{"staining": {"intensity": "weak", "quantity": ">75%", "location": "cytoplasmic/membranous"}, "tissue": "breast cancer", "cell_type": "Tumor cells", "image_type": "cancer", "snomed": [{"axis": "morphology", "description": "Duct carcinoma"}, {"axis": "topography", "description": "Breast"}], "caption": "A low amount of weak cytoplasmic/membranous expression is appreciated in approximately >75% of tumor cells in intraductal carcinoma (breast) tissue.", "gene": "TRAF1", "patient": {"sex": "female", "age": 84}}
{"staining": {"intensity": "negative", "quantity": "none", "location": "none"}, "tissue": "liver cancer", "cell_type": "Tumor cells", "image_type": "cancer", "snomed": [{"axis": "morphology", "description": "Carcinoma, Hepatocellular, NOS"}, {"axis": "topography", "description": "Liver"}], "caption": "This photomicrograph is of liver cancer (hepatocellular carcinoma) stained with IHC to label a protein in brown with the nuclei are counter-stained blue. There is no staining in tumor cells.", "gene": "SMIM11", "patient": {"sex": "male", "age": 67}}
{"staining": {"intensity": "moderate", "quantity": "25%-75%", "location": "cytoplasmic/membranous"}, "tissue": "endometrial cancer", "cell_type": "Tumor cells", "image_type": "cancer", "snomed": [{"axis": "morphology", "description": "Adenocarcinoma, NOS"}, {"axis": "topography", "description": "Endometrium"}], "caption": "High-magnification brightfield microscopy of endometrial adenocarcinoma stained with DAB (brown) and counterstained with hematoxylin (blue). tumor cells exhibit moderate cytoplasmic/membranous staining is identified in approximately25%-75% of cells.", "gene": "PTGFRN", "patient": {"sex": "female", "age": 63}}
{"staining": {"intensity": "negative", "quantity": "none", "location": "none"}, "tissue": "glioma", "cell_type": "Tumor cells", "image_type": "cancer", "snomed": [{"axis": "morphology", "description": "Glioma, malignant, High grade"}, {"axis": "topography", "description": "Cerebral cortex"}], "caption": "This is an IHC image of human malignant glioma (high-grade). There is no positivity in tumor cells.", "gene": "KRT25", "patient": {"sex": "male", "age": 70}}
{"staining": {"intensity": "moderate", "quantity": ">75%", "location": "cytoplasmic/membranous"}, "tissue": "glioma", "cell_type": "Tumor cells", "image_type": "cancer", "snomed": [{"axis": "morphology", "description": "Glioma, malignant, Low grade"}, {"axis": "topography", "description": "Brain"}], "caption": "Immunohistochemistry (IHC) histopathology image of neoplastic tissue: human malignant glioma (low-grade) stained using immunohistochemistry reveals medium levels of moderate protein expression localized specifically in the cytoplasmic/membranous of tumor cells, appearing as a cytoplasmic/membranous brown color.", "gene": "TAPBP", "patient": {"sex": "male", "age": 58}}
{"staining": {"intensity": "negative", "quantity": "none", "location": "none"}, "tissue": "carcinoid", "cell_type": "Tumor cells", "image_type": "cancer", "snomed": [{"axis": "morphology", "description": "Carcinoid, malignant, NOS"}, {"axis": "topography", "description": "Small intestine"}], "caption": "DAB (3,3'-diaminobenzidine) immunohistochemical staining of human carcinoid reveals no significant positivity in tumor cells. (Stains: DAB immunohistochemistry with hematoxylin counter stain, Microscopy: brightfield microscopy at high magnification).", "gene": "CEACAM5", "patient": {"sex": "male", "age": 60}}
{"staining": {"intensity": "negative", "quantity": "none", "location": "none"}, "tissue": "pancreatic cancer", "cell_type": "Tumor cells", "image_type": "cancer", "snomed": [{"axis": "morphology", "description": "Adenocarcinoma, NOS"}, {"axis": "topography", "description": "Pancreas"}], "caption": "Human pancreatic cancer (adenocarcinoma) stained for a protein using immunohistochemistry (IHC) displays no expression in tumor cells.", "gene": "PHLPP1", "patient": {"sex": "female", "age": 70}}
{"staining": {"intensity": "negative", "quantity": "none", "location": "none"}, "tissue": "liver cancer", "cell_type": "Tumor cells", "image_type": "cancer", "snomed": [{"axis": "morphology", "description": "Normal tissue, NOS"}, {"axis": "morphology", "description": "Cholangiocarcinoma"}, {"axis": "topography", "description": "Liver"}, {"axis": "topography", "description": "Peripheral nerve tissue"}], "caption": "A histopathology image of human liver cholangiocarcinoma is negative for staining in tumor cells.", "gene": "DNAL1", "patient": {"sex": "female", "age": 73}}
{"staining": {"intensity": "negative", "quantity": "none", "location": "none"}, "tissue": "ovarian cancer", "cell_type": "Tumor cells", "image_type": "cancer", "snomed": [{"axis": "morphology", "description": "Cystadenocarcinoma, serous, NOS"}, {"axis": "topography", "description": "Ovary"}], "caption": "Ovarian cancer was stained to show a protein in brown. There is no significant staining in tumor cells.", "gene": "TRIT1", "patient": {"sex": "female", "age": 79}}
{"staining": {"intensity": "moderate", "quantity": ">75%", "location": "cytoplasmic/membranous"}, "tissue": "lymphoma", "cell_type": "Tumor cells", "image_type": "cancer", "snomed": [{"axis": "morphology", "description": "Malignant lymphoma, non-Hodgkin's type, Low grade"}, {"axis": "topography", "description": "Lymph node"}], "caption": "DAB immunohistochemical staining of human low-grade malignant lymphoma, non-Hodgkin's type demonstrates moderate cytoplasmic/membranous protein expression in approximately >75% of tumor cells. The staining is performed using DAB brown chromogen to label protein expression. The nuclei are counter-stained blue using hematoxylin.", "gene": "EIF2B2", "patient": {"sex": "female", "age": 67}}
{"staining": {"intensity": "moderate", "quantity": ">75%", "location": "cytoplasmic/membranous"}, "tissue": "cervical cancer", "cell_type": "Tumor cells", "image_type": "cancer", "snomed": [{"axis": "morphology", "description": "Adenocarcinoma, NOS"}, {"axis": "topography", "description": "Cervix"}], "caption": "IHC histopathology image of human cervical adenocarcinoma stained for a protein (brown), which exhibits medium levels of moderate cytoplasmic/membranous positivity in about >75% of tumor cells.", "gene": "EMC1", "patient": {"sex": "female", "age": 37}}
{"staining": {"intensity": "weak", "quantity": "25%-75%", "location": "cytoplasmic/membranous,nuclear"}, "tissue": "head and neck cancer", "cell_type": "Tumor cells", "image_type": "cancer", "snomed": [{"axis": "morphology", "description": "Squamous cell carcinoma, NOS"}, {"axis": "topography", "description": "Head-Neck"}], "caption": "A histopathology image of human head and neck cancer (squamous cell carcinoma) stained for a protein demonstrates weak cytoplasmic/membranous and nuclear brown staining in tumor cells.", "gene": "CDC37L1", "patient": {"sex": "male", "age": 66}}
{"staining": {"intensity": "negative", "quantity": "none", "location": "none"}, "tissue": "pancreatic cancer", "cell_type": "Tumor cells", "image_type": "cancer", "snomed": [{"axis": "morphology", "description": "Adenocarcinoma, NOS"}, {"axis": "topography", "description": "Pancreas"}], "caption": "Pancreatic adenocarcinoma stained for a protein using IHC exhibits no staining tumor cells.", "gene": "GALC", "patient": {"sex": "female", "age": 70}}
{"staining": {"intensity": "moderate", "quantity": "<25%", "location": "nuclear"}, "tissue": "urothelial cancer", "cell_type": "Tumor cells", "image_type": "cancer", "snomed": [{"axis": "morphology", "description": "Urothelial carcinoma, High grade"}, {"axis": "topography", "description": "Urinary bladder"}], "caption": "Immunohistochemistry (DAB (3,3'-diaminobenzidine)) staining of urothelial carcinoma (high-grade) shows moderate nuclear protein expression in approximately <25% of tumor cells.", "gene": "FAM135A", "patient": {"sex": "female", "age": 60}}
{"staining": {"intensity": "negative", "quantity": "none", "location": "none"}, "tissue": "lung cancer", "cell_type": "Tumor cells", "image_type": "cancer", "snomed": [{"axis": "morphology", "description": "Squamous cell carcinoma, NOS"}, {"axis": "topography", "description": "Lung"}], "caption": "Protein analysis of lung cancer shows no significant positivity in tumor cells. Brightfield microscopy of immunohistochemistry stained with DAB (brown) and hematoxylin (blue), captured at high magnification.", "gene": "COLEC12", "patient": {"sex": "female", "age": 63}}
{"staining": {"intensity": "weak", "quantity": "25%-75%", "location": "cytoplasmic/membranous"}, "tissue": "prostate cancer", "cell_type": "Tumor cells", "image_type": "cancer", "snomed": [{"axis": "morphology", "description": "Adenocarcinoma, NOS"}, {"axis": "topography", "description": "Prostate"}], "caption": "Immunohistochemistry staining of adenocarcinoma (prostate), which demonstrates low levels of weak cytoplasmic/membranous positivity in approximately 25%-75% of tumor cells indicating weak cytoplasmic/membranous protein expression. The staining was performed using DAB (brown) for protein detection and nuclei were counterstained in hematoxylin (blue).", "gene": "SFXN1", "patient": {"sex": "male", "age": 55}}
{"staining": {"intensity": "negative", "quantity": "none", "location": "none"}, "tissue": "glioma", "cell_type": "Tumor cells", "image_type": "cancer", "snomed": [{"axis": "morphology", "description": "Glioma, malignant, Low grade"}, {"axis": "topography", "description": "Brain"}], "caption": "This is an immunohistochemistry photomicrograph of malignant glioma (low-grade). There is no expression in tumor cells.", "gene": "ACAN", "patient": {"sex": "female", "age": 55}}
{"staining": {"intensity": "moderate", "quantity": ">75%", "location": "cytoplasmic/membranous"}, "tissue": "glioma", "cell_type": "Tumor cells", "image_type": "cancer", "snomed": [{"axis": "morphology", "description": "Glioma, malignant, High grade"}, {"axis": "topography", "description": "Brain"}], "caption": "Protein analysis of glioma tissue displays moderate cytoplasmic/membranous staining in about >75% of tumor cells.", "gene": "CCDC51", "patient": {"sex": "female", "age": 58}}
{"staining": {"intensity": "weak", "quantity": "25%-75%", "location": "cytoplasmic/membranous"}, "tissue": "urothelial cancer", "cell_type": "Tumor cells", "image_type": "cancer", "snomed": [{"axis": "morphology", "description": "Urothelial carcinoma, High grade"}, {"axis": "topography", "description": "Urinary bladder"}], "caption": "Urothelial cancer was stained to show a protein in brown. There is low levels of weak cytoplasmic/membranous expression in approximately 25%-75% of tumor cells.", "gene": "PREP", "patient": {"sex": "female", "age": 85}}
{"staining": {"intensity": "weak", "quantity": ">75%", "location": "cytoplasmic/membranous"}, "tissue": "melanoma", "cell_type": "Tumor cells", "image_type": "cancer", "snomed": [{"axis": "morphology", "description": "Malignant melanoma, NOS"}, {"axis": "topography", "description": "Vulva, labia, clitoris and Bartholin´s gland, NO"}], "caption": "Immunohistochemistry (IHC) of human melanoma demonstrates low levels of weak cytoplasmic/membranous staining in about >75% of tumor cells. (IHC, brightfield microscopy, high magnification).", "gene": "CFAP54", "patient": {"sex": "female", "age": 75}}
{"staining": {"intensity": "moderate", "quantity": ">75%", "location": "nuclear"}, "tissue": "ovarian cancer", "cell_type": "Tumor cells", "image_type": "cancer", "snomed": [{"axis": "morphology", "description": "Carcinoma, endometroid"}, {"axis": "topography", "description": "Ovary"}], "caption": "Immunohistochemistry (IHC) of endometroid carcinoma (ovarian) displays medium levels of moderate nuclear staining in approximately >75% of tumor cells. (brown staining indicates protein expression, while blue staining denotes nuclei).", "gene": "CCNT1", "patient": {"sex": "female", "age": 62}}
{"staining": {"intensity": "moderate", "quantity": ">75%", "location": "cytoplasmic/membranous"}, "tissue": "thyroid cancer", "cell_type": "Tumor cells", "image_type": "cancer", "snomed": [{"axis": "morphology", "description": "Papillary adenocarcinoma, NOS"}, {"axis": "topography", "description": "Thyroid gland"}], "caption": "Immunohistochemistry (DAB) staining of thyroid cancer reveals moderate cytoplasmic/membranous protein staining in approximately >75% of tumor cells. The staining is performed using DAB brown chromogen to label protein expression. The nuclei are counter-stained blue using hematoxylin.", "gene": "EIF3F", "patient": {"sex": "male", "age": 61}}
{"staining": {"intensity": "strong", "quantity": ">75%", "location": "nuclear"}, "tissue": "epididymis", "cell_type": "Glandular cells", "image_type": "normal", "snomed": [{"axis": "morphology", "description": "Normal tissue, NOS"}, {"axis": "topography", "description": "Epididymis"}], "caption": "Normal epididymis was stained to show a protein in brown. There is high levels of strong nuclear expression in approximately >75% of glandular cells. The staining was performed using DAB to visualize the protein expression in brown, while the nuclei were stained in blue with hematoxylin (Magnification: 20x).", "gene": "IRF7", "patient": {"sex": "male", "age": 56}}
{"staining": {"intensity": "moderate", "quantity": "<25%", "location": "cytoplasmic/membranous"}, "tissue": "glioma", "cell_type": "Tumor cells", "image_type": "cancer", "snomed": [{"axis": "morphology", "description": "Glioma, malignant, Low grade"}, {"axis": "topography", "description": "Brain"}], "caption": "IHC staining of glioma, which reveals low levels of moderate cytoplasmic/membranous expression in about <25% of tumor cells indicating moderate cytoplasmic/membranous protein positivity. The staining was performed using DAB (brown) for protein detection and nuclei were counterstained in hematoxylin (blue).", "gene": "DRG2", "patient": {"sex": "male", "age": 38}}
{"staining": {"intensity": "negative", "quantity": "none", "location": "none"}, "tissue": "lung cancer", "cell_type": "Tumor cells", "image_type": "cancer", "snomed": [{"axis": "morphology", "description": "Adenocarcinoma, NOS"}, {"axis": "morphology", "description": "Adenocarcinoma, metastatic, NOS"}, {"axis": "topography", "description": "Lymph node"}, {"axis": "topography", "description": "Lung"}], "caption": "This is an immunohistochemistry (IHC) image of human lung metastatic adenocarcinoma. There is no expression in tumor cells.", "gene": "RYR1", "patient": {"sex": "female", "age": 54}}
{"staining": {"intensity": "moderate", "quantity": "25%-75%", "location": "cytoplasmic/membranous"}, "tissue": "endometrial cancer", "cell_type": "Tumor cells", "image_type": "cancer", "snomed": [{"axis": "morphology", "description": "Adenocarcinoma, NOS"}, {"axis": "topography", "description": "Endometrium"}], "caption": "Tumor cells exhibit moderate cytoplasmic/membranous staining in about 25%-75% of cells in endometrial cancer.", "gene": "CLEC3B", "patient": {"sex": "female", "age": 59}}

* * * * * * *

Scan the records for the word "Urinary". Copy each line where it turns up.

{"staining": {"intensity": "moderate", "quantity": "<25%", "location": "nuclear"}, "tissue": "urothelial cancer", "cell_type": "Tumor cells", "image_type": "cancer", "snomed": [{"axis": "morphology", "description": "Urothelial carcinoma, High grade"}, {"axis": "topography", "description": "Urinary bladder"}], "caption": "Immunohistochemistry (DAB (3,3'-diaminobenzidine)) staining of urothelial carcinoma (high-grade) shows moderate nuclear protein expression in approximately <25% of tumor cells.", "gene": "FAM135A", "patient": {"sex": "female", "age": 60}}
{"staining": {"intensity": "weak", "quantity": "25%-75%", "location": "cytoplasmic/membranous"}, "tissue": "urothelial cancer", "cell_type": "Tumor cells", "image_type": "cancer", "snomed": [{"axis": "morphology", "description": "Urothelial carcinoma, High grade"}, {"axis": "topography", "description": "Urinary bladder"}], "caption": "Urothelial cancer was stained to show a protein in brown. There is low levels of weak cytoplasmic/membranous expression in approximately 25%-75% of tumor cells.", "gene": "PREP", "patient": {"sex": "female", "age": 85}}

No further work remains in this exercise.